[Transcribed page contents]
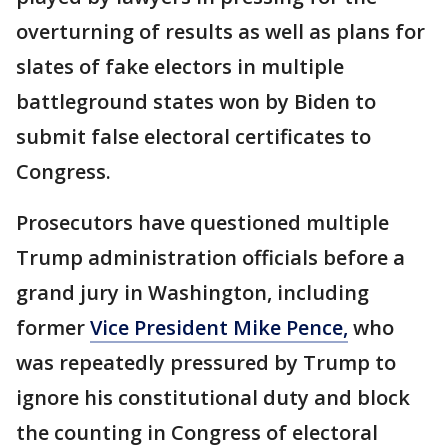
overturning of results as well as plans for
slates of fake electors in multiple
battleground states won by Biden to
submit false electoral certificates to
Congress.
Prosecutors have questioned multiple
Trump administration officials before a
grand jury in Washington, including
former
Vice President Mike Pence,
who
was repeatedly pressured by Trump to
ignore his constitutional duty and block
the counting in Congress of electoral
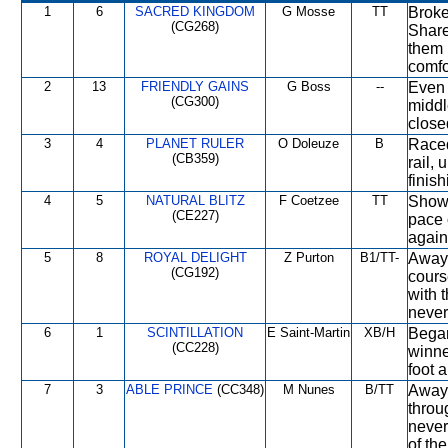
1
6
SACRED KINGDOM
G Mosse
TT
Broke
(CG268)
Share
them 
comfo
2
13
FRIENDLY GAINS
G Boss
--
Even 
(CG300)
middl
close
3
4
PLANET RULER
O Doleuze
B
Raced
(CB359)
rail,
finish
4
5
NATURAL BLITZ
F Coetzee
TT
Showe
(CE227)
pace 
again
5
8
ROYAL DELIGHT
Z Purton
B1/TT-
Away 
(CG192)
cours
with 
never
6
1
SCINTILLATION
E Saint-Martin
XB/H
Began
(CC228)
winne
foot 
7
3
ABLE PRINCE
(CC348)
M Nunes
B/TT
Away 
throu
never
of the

==

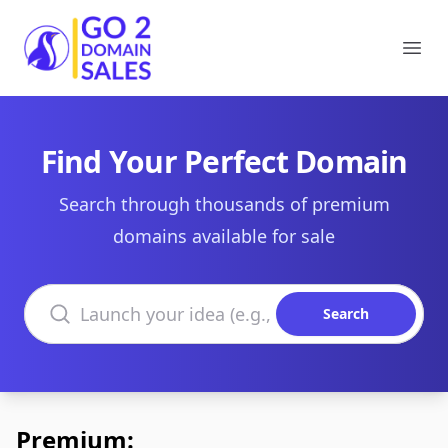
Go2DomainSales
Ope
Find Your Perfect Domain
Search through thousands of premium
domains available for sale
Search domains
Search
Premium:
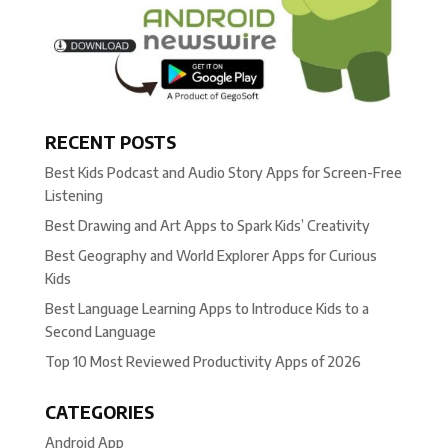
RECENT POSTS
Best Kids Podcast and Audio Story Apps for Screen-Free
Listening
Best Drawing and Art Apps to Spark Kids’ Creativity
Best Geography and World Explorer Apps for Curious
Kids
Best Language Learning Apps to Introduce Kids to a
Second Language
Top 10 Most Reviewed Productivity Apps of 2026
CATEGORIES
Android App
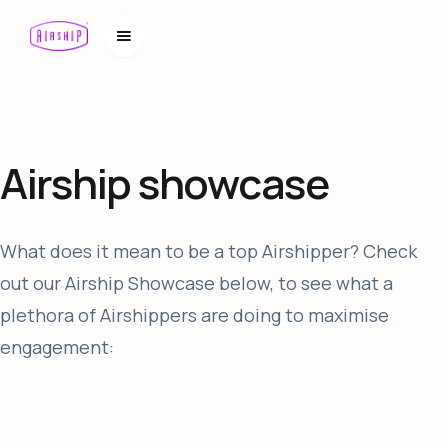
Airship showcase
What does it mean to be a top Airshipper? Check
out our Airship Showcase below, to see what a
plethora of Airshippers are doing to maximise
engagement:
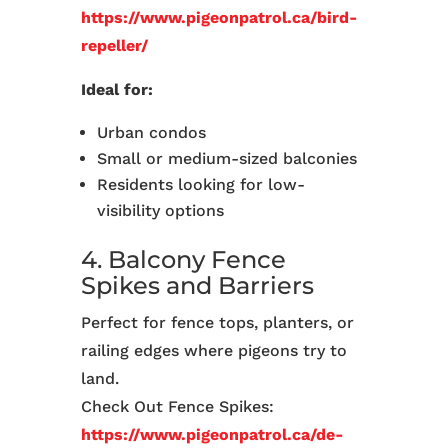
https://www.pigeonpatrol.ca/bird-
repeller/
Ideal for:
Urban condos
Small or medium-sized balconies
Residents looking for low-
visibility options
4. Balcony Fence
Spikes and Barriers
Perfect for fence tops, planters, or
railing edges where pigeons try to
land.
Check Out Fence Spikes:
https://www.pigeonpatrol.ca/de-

==

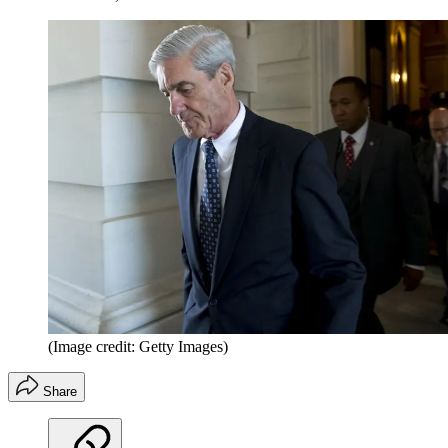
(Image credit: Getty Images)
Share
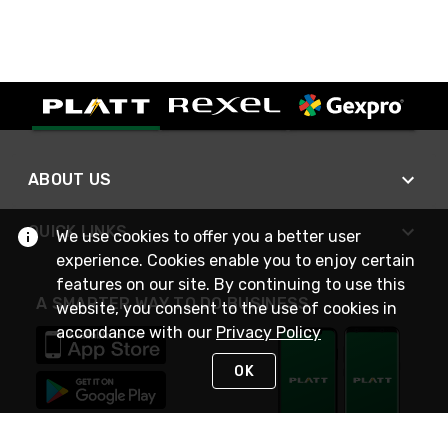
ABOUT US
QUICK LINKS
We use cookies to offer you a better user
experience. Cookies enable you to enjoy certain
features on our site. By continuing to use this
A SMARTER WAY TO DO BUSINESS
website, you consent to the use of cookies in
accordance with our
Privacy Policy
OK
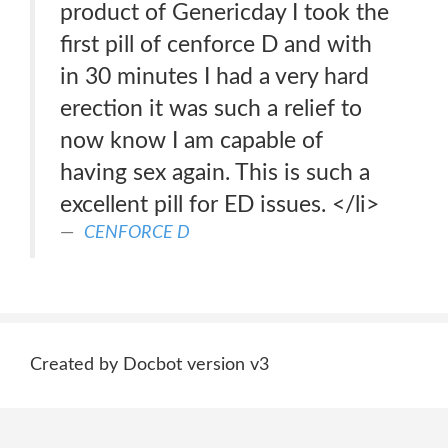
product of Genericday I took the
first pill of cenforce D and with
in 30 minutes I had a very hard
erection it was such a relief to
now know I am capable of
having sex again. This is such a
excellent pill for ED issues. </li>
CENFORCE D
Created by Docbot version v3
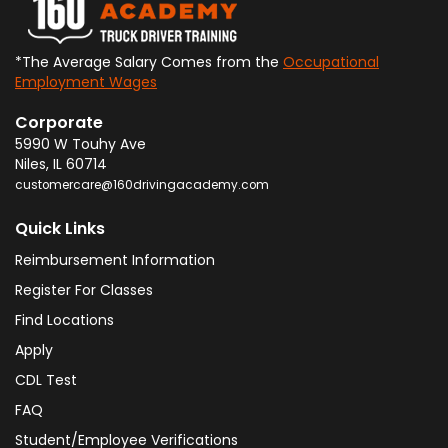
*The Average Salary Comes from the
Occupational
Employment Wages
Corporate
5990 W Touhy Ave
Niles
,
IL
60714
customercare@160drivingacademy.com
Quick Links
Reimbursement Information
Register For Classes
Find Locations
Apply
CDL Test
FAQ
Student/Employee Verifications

## [Task directions]
Search the data above for the string "Apps" and report each line that holds it.

## [Problem solution]
Best Kids Podcast and Audio Story Apps for Screen-Free
Best Drawing and Art Apps to Spark Kids’ Creativity
Best Geography and World Explorer Apps for Curious
Best Language Learning Apps to Introduce Kids to a
Top 10 Most Reviewed Productivity Apps of 2026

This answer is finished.